_BRANO FORNITO_
24 marzo 2010

Ribelliamoci all’indifferenza: male che insidia e che non turba

La cronaca torna a dirlo: anche distogliere lo sguardo è un crimine
di Ferdinando Camon
C’era una notizia atroce ieri sui giornali: figlia ingaggia due killer, prima uno poi l’altro, a distanza di mesi, per uccidere il padre. È un 'parricidio lungo': non dura un attimo, ma mesi.
Non è un raptus, ma odio. Come Erika.

_SEZIONE DATI_
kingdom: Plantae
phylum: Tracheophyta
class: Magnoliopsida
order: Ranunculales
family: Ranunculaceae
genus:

_COMPITO 1_
Riscrivi il tratto del brano fornito che va da "La cronaca torna" fino a "attimo, ma mesi.", mettendo "quotidiani" al posto di "giornali".
_COMPITO 2_
Per ciascuna affermazione indica se concorda con il brano fornito (sì o no) e cita le parole del brano che lo stabiliscono.
(a) La figlia ha ingaggiato un solo killer.
(b) Il parricidio descritto si è protratto per mesi.
(c) Il brano definisce il fatto un raptus.
_COMPITO 3_
Rispondi in base al brano fornito.
(a) Chi firma il brano?
(b) Quale data porta il brano?
(c) Quale nome compare come paragone nell'ultima riga?

_RISPOSTA ATTESA 1_
La cronaca torna a dirlo: anche distogliere lo sguardo è un crimine
di Ferdinando Camon
C’era una notizia atroce ieri sui quotidiani: figlia ingaggia due killer, prima uno poi l’altro, a distanza di mesi, per uccidere il padre. È un 'parricidio lungo': non dura un attimo, ma mesi.

_RISPOSTA ATTESA 2_
(a) No: "figlia ingaggia due killer, prima uno poi l’altro"
(b) Sì: "non dura un attimo, ma mesi"
(c) No: "Non è un raptus, ma odio."

_RISPOSTA ATTESA 3_
(a) Ferdinando Camon
(b) 24 marzo 2010
(c) Erika